# Math Help - problem understanding one thing in hypothesis testing of discrete variables

1. ## problem understanding one thing in hypothesis testing of discrete variables

hi,

Ok so I understand the problems and what I have to do. This chapter is straight after hypothesis testing of continuous variables.

I just dont understand ONE thing..

Problem 1 :
One evening on a estate playground 12 boys and 6 girls were playing. Assuming these were a random sample of all children living in the estate, test, and the 10% significance level, whether there are equal numbers of Boys and girls on the estate.
So the solution to this was X ~ B(18, 0.5) (X follows a binomial distribution)
find P(X >= 12) which is 11.9% since its a two tail test 11.9 > (10/2) % so the boys and girls are equal.

Problem 2
A car dealer claims atleast 95% of his customers are satisfied. In A random sample of 25 of them 22 said they were satisfied. Test at 5% sig level that the data supports his claim.
So here X ~ B(25, 0.95) but when I calculated P(X>=22) i was wrong, apparently I had to calculate P(X<= 22)

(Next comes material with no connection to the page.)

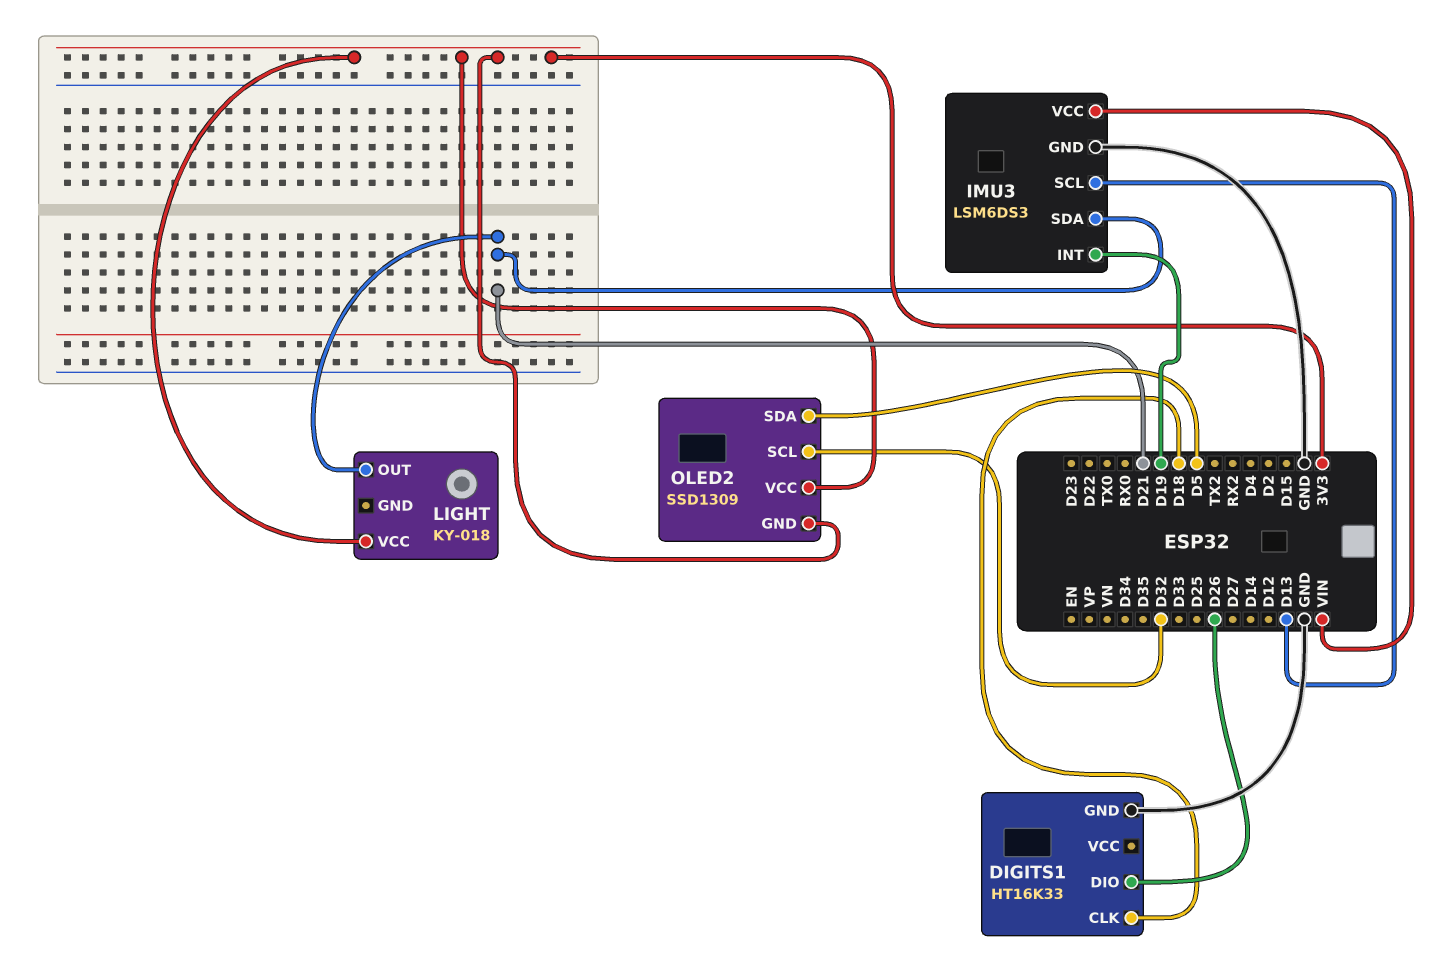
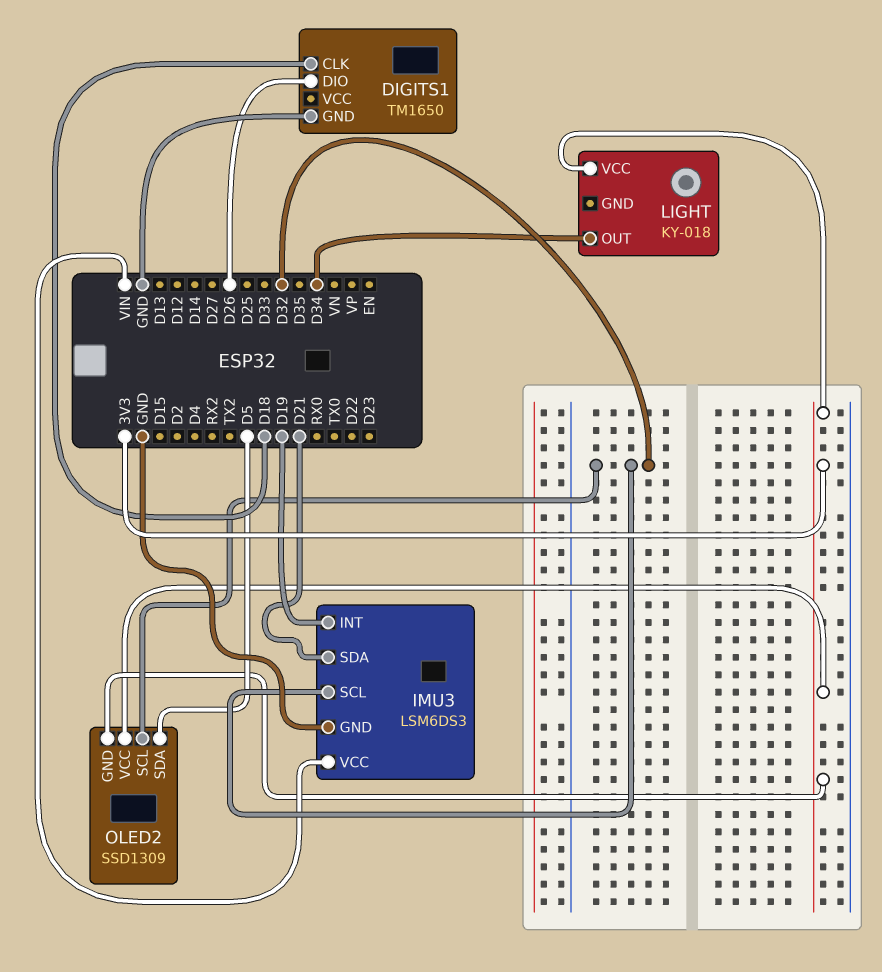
DIGITS1: HT16K33 -> TM1650
IMU3 pin SCL: D13 -> D32
LIGHT pin OUT: D21 -> D34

Why P(X<=22) how do I know when I have to look for greater than ??

I'm very sorry if this is a stupid question but I am learning on my own!

2. These are the p-values, the probability of being worse off than the data, assuming the null hypothesis is correct.
In the first case, you assume under the null that it's equally likely to see a male or female out of 18 children, so p=.5 under the null.
You observe 12 males, hence the p-value is $2P(X\ge 12)$ where n=18 and p=.5
and you double it since this is a two sided test.

$H_o: p=.5$ vs. $H_a: p\ne .5$

You then compare the p-vale to your alpha in order to make a decision.

In the second one, I'D put the thing I want to prove in the althernative hypothesis.

Hence my alternative is $H_a: p\ge .95$

The null can either be $H_o: p<.95$ or for simplicity $H_o: p=.95$
Both are treated the same.

3. Sorry I didnt reply sooner. Yea I understood after a while! =P Also I realized I have to look for a probability that is usually small, if I get the direction wrong the probability is opposite.